WORK TO BE COMPLETED – Nothing in the listing below should change; retype it as is.

+ + +

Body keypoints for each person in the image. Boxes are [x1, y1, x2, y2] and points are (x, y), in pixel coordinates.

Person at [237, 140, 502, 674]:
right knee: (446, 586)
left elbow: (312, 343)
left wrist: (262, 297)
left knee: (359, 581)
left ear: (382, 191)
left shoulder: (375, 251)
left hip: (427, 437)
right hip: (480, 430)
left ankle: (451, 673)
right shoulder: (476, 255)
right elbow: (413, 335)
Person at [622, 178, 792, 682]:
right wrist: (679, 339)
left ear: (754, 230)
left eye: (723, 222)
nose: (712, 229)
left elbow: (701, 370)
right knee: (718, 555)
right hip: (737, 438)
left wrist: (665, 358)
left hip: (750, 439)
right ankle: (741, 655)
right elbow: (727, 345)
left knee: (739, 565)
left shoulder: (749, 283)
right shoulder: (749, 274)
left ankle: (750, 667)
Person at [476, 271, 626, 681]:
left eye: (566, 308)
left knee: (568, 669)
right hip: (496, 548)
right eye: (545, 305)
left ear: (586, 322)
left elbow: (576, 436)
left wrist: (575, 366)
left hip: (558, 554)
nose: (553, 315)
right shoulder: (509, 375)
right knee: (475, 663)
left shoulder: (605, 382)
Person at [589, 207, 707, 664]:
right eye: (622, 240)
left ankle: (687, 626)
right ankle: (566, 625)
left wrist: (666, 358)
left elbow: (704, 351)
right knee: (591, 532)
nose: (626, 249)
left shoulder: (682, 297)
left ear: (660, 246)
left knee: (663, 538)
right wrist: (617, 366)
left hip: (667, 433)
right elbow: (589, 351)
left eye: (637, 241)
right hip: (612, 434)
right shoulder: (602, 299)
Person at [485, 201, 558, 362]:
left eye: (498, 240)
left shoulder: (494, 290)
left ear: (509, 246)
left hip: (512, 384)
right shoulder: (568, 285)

+ + +

WRITTEN SOLUTION –
Body keypoints for each person in the image. Boxes are [x1, y1, x2, y2] and points are (x, y), in pixel coordinates.

Person at [237, 140, 502, 674]:
right knee: (446, 586)
left elbow: (312, 343)
left wrist: (262, 297)
left knee: (359, 581)
left ear: (382, 191)
left shoulder: (375, 251)
left hip: (427, 437)
right hip: (480, 430)
left ankle: (451, 673)
right shoulder: (476, 255)
right elbow: (413, 335)
Person at [622, 178, 792, 682]:
right wrist: (679, 339)
left ear: (754, 230)
left eye: (723, 222)
nose: (712, 229)
left elbow: (701, 370)
right knee: (718, 555)
right hip: (737, 438)
left wrist: (665, 358)
left hip: (750, 439)
right ankle: (741, 655)
right elbow: (727, 345)
left knee: (739, 565)
left shoulder: (749, 283)
right shoulder: (749, 274)
left ankle: (750, 667)
Person at [476, 271, 626, 681]:
left eye: (566, 308)
left knee: (568, 669)
right hip: (496, 548)
right eye: (545, 305)
left ear: (586, 322)
left elbow: (576, 436)
left wrist: (575, 366)
left hip: (558, 554)
nose: (553, 315)
right shoulder: (509, 375)
right knee: (475, 663)
left shoulder: (605, 382)
Person at [589, 207, 707, 664]:
right eye: (622, 240)
left ankle: (687, 626)
right ankle: (566, 625)
left wrist: (666, 358)
left elbow: (704, 351)
right knee: (591, 532)
nose: (626, 249)
left shoulder: (682, 297)
left ear: (660, 246)
left knee: (663, 538)
right wrist: (617, 366)
left hip: (667, 433)
right elbow: (589, 351)
left eye: (637, 241)
right hip: (612, 434)
right shoulder: (602, 299)
Person at [485, 201, 558, 362]:
left eye: (498, 240)
left shoulder: (494, 290)
left ear: (509, 246)
left hip: (512, 384)
right shoulder: (568, 285)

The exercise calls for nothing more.